Tag: Godhasaplan

  • I’m Learning

    I’m Learning

    As I’ve said before—and as most of my close friends know—I’m just now beginning to like my birthday.

    That might sound small. But to me, it’s seismic.

    You spend enough years pretending your day of birth is just another day, and eventually, you believe it.

    You teach yourself not to expect anything; over time, even the presence of joy feels like an intrusion.

    A noise in a quiet room you worked hard to make still.

    But now, because of the stubborn kindness of those around me, it’s changing.

    Slowly.

    Quietly.

    Almost against my will.

    They’ve made my birthday a project.

    Not a celebration, but a mission.

    To make me smile. 

    And I won’t lie—something about that type of caring, unsolicited but insistent, humbles me.

    Still, no amount of cake or candles wipes away the long memory of absence.

    There’s still the question of what was missing.

    And maybe worse, those who never cared enough to say they were wrong.

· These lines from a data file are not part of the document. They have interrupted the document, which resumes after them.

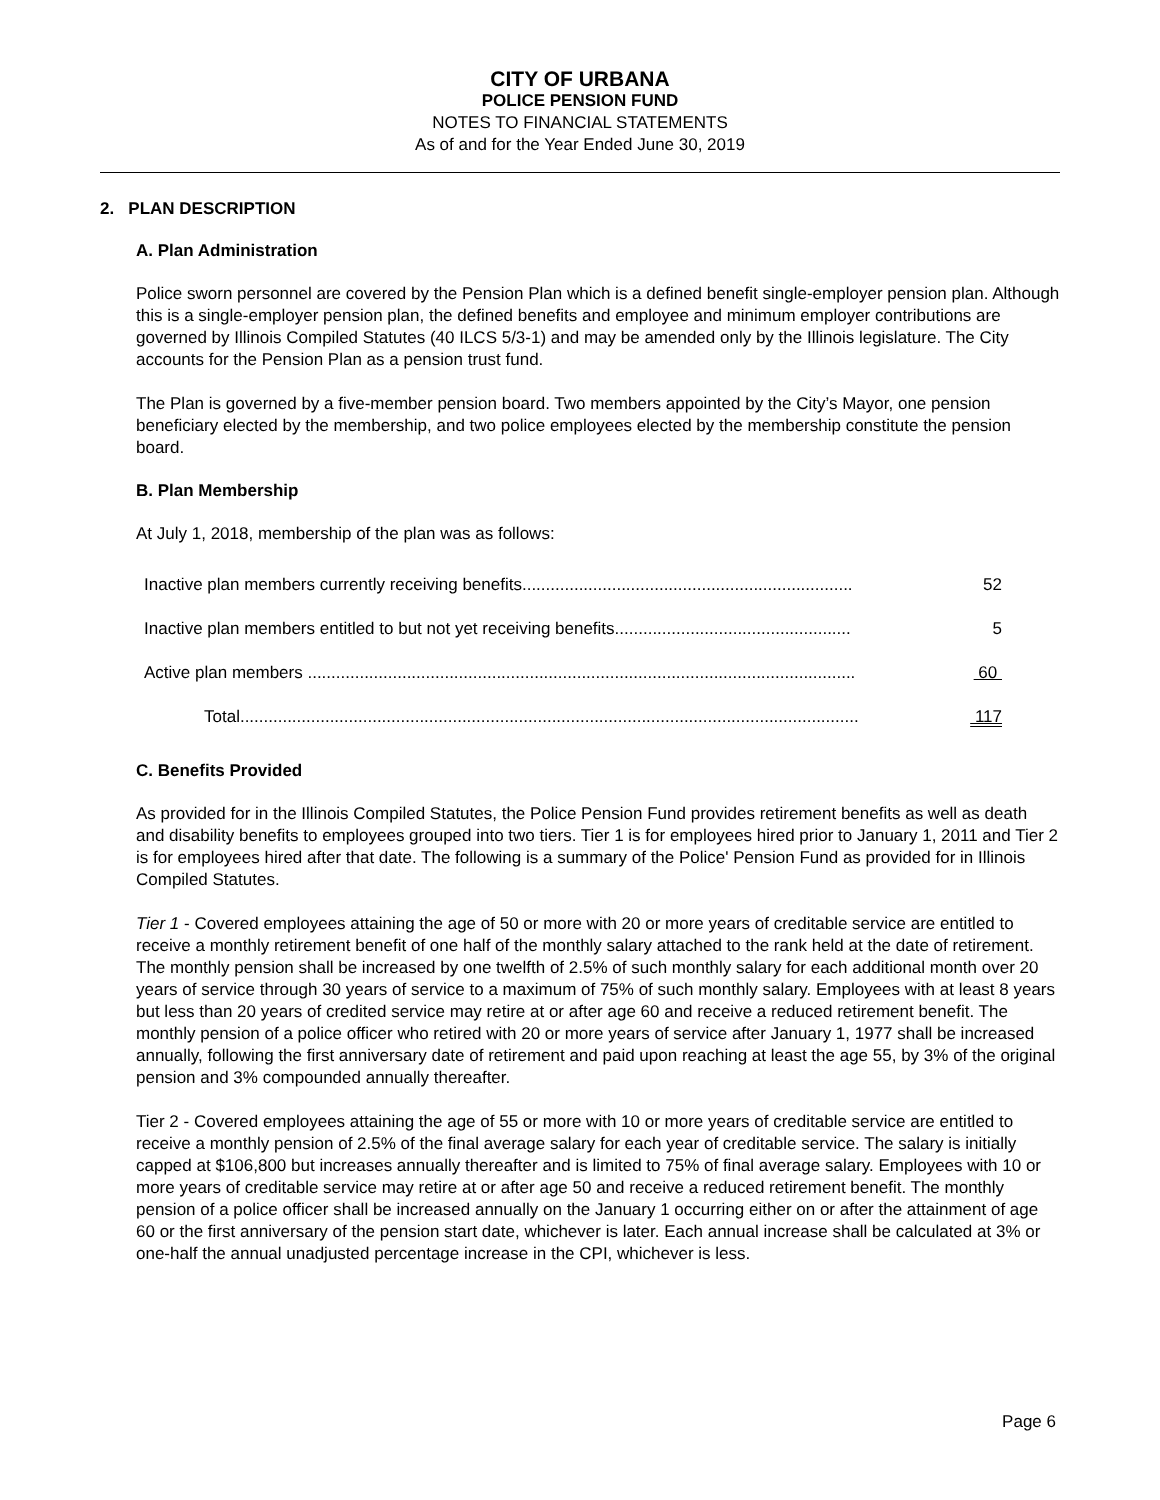CITY OF URBANA
POLICE PENSION FUND
NOTES TO FINANCIAL STATEMENTS
As of and for the Year Ended June 30, 2019
2. PLAN DESCRIPTION
A. Plan Administration
Police sworn personnel are covered by the Pension Plan which is a defined benefit single-employer pension plan. Although this is a single-employer pension plan, the defined benefits and employee and minimum employer contributions are governed by Illinois Compiled Statutes (40 ILCS 5/3-1) and may be amended only by the Illinois legislature. The City accounts for the Pension Plan as a pension trust fund.
The Plan is governed by a five-member pension board. Two members appointed by the City’s Mayor, one pension beneficiary elected by the membership, and two police employees elected by the membership constitute the pension board.
B. Plan Membership
At July 1, 2018, membership of the plan was as follows:
| Inactive plan members currently receiving benefits...................................................................... | 52 |
| Inactive plan members entitled to but not yet receiving benefits.................................................. | 5 |
| Active plan members .................................................................................................................... | 60 |
| Total................................................................................................................................... | 117 |
C. Benefits Provided
As provided for in the Illinois Compiled Statutes, the Police Pension Fund provides retirement benefits as well as death and disability benefits to employees grouped into two tiers. Tier 1 is for employees hired prior to January 1, 2011 and Tier 2 is for employees hired after that date. The following is a summary of the Police' Pension Fund as provided for in Illinois Compiled Statutes.
Tier 1 - Covered employees attaining the age of 50 or more with 20 or more years of creditable service are entitled to receive a monthly retirement benefit of one half of the monthly salary attached to the rank held at the date of retirement. The monthly pension shall be increased by one twelfth of 2.5% of such monthly salary for each additional month over 20 years of service through 30 years of service to a maximum of 75% of such monthly salary. Employees with at least 8 years but less than 20 years of credited service may retire at or after age 60 and receive a reduced retirement benefit. The monthly pension of a police officer who retired with 20 or more years of service after January 1, 1977 shall be increased annually, following the first anniversary date of retirement and paid upon reaching at least the age 55, by 3% of the original pension and 3% compounded annually thereafter.
Tier 2 - Covered employees attaining the age of 55 or more with 10 or more years of creditable service are entitled to receive a monthly pension of 2.5% of the final average salary for each year of creditable service. The salary is initially capped at $106,800 but increases annually thereafter and is limited to 75% of final average salary. Employees with 10 or more years of creditable service may retire at or after age 50 and receive a reduced retirement benefit. The monthly pension of a police officer shall be increased annually on the January 1 occurring either on or after the attainment of age 60 or the first anniversary of the pension start date, whichever is later. Each annual increase shall be calculated at 3% or one-half the annual unadjusted percentage increase in the CPI, whichever is less.
Page 6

    A friend told me something today that I can’t get out of my head.

    She said, “Sometimes we don’t get an apology. That’s just reality. That’s why we have faith. God said, ‘Vengeance is mine.’ He will make it right.”

    I nodded.

    But the part of me that’s been carrying silence for decades didn’t just nod.

    It stirred.

    Because she’s right.

    We don’t always get the apology.

    We don’t always get the closure.

    Some of us are walking around with unfinished stories tattooed on our backs.

    We carry them into every conversation, every argument, every strained holiday dinner, hoping—just once—someone might say, “I’m sorry.”

    But they don’t.

    And the truth is…

    Maybe they never will.

    So I’ve been praying.

    I pray for guidance.

    Not for patience—not anymore.

    I used to pray for patience until I realized  God has a sense of humor.

    A disturbing one.

    Because when you ask for patience, God doesn’t hand you peace.

    He hands you people.

    Situations.

    Moments designed to strip you raw.

    I asked for patience and was placed in a line behind an elderly woman who was handwriting a check and logging it in her journal.

    I asked for patience and got coworkers who don’t do their treatments or charting.

    I asked for patience, and God reminded me I still have so far to go.

    So now I pray for guidance.

    Because I know right from wrong.

    But I don’t always know how to move through it.

    Because doing the right thing doesn’t come with applause.

    It comes with silence. With resistance.

    Biting your tongue so hard it leaves marks.

    Smiling at people you know would sell you out for less than you’re worth.

    Standing still while someone else gets away with what you could never do.

    So yes—I smile.

    Because I’ve learned that’s easier for other people.

    And on some days, it’s easier for me, too.

    But it’s not just a smile.

    It’s a shield.

    A sermon.

    A small declaration of war.

    Because inside that smile is the tension between “I’m trying” and “Don’t push me.”

    Because even though I’m praying for guidance,

    Even though I believe God fights my battles,

    Even though I believe vengeance isn’t mine to seek,

    I also think that some people walk too close to the edge—

    And that if I weren’t actively praying,

    I’d push them.

    Into traffic.

    Into silence.

    Into the reflection, they keep avoiding.

    So I breathe.

    I pray.

    I eat the cake.

    I take the hugs I never asked for.

    I thank the people who won’t let me hate this day.

    And when someone asks how I’m doing,

    I say, “Fair.”

    Because I am.

    And I thank God for the strength to keep from doing what I want to do.

    Even if He knows exactly how close I get.